Directions ▸
1/ Answer these questions using the Zika mapping interview:
(a) What is the name of the project Hay worked on that looks at the global distribution of malaria?
(b) Besides helping people focus surveillance, what can mapping help inform?
(c) Which two related viruses had the team previously mapped globally?
2/ Continue the Zika mapping interview after its last sentence.

Document text ▸
§
Zika: Q&A with the mapping expert
In this interview, the latest in a five-part series on the Zika virus, Simon Hay explains how maps help locate and contain the outbreak of an epidemic. Hay is Director of Geospatial Science at the Institute for Health Metrics and Evaluation (IHME), Professor of Global Health at the University of Washington, Research Fellow in the Sciences and Mathematics at St John’s College, University of Oxford, and a Wellcome Trust Senior Research Fellow.
What do you do?
I map infectious diseases and their vectors, the organisms that spread them. I’ve worked on the Malaria Atlas Project, which looks at the global distribution of malaria and how that changes in relation to interventions across the world. More recently, working on influenza outbreaks in China and Ebola in Africa, we’ve been looking at quicker mapping techniques that can help in emergencies. This means that when a novel pathogen [a thing that causes disease, such as a bacteria strain or a virus] comes out, we can quickly find the areas in which it, and perhaps its insect vectors, can survive and flourish, based on things like temperature, rainfall and habitat.
How are these maps used?
Most obviously they can help show where the biggest problems might be and help people focus surveillance activities. Mapping can also help inform travel advisories, showing the places where people might want to take extra precautions if they visit. Assuming a virus is easily moved around the world by people on aeroplanes, we can also show all the parts of the world that could ultimately end up with infections because they are environmentally suitable.
Are you mapping Zika virus?
Yes, we’re in the midst of trying to put together a global suitability map for Zika. We have done some previous work looking at the global distribution of dengue and chikungunya, which are related viruses, so we’re in quite a good place to make these maps.
§
(Extracted page text data)

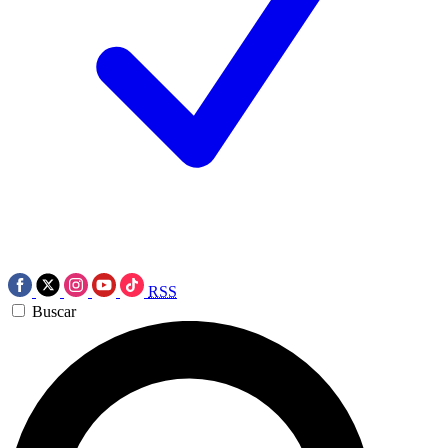
RSS
Buscar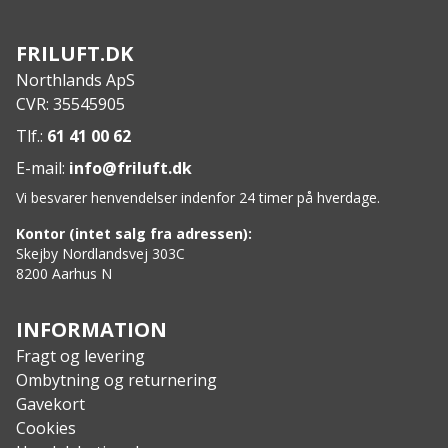
FRILUFT.DK
Northlands ApS
CVR: 35545905
Tlf.:
61 41 00 62
E-mail:
info@friluft.dk
Vi besvarer henvendelser indenfor 24 timer på hverdage.
Kontor (intet salg fra adressen):
Skejby Nordlandsvej 303C
8200 Aarhus N
INFORMATION
Fragt og levering
Ombytning og returnering
Gavekort
Cookies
§
Responses per task ▸
1/
(a) The Malaria Atlas Project
(b) Travel advisories
(c) Dengue and chikungunya

2/
How easy is it to predict what the next big epidemic will be?
The only thing we can say with certainty is that these things will continue to happen. Up until mid-2014, Zika was just one of tens of related viruses and hundreds of things a non-clinician like me would find in the appendix of a book on infectious diseases, most of which you’ve never heard of. It’s not always an issue of new bugs appearing, but of one of many known things emerging in different places for whatever reason.
I would have a great deal of scepticism about anybody who told me they could predict the next pandemic. That doesn’t mean science is bankrupt. We know there are probably areas that are more or less predisposed, so it’s a bit like long-term climate forecasting. We can say there are higher probabilities in some parts of the world than there are in others, but the idea you can go from that to saying "It’s going to be this particular pathogen, on this date, in this village" is highly unlikely.
How can we ensure responses to epidemics are proportionate?
That’s a really tricky one. If I’m a public health authority or a politician that has invested an awful lot of money in a disease or epidemic that doesn’t eventually take hold, then I’m criticized for having wasted money. If I don’t invest that money and the disease takes hold, then I’m equally criticized. The wider community has to step back a bit and ask what success is in this domain. How do we genuinely hold people to account?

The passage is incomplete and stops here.